-- Material for this task follows --

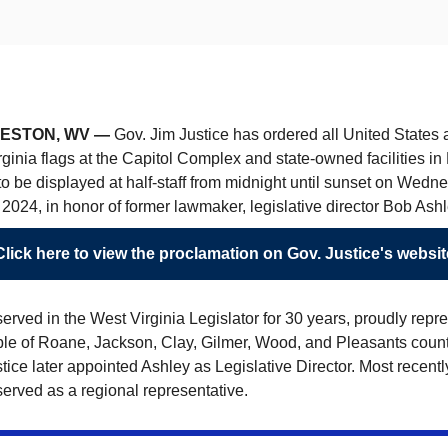
ESTON, WV —
Gov. Jim Justice has ordered all United States
ginia flags at the Capitol Complex and state-owned facilities i
o be displayed at half-staff from midnight until sunset on Wedn
2024, in honor of former lawmaker, legislative director Bob Ashl
Click here to view the proclamation on Gov. Justice's websit
erved in the West Virginia Legislator for 30 years, proudly repr
ple of Roane, Jackson, Clay, Gilmer, Wood, and Pleasants count
tice later appointed Ashley as Legislative Director. Most recentl
erved as a regional representative.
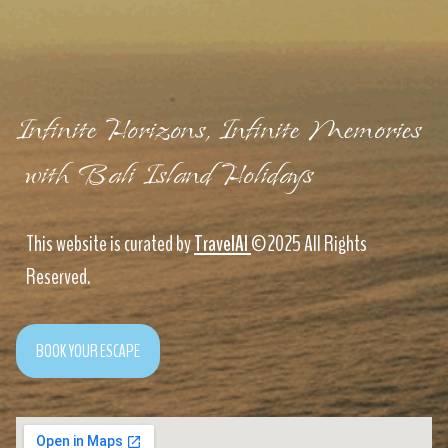
Infinite Horizons, Infinite Memories
with Bali Island Holidays
This website is curated by
TravelAI
©2025 All Rights
Reserved.
BOOK YOUR ESCAPE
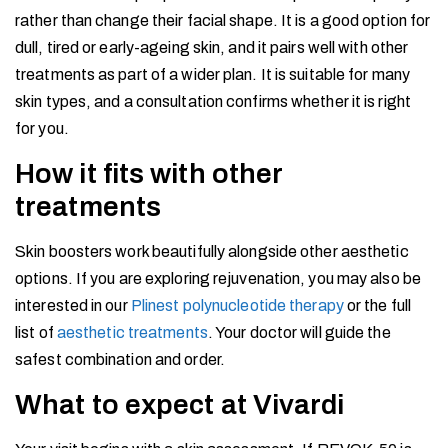
rather than change their facial shape. It is a good option for
dull, tired or early-ageing skin, and it pairs well with other
treatments as part of a wider plan. It is suitable for many
skin types, and a consultation confirms whether it is right
for you.
How it fits with other
treatments
Skin boosters work beautifully alongside other aesthetic
options. If you are exploring rejuvenation, you may also be
interested in our
Plinest polynucleotide therapy
or the full
list of
aesthetic treatments
. Your doctor will guide the
safest combination and order.
What to expect at Vivardi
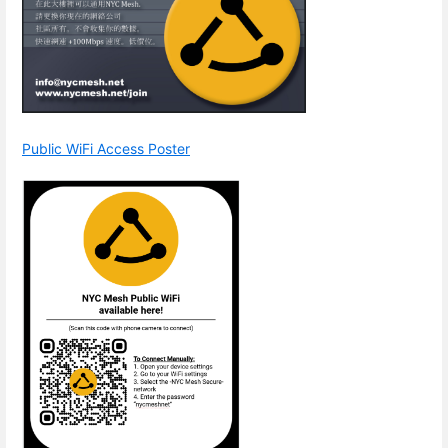
Public WiFi Access Poster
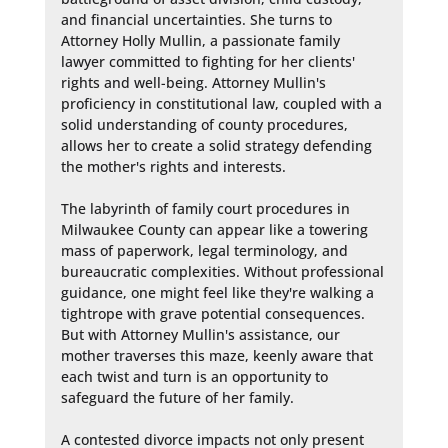
and financial uncertainties. She turns to 
Attorney Holly Mullin, a passionate family 
lawyer committed to fighting for her clients' 
rights and well-being. Attorney Mullin's 
proficiency in constitutional law, coupled with a 
solid understanding of county procedures, 
allows her to create a solid strategy defending 
the mother's rights and interests.

The labyrinth of family court procedures in 
Milwaukee County can appear like a towering 
mass of paperwork, legal terminology, and 
bureaucratic complexities. Without professional 
guidance, one might feel like they're walking a 
tightrope with grave potential consequences. 
But with Attorney Mullin's assistance, our 
mother traverses this maze, keenly aware that 
each twist and turn is an opportunity to 
safeguard the future of her family.

A contested divorce impacts not only present 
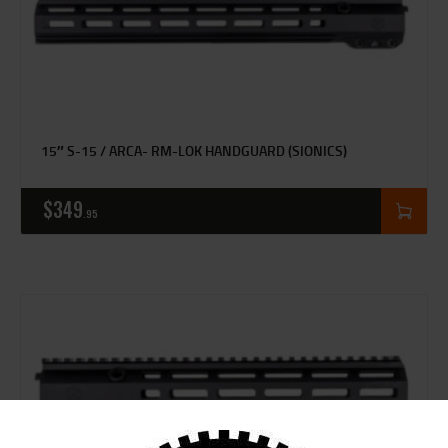
15″ S-15 / ARCA- RM-LOK HANDGUARD (SIONICS)
$
349
95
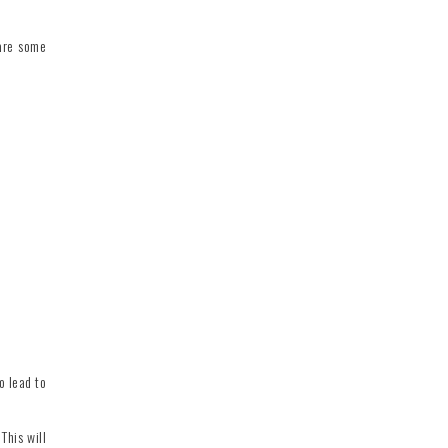
 are some
o lead to
This will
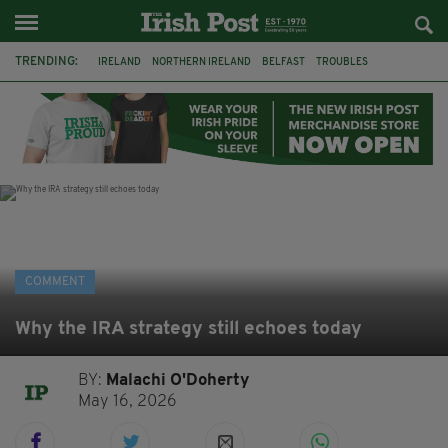
TRENDING:
IRELAND
NORTHERN IRELAND
BELFAST
TROUBLES
WORLD CUP
IRISH
BONFIRES
CATHOLIC CHURCH
JEFFREY DONALDSON
SOCCER
FOOTBALL
DISORDER
COMMENT
Why the IRA strategy still echoes today
BY:
Malachi O'Doherty
May 16, 2026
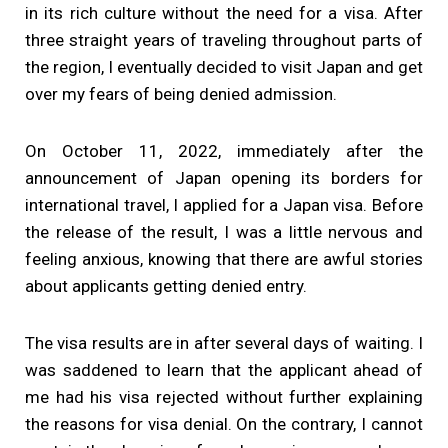
in its rich culture without the need for a visa. After
three straight years of traveling throughout parts of
the region, I eventually decided to visit Japan and get
over my fears of being denied admission.
On October 11, 2022, immediately after the
announcement of Japan opening its borders for
international travel, I applied for a Japan visa. Before
the release of the result, I was a little nervous and
feeling anxious, knowing that there are awful stories
about applicants getting denied entry.
The visa results are in after several days of waiting. I
was saddened to learn that the applicant ahead of
me had his visa rejected without further explaining
the reasons for visa denial. On the contrary, I cannot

-- Material for this task concluded --

Every line above that holds the word "procedures" should be copied out.

**Task output**
solid understanding of county procedures, 
The labyrinth of family court procedures in 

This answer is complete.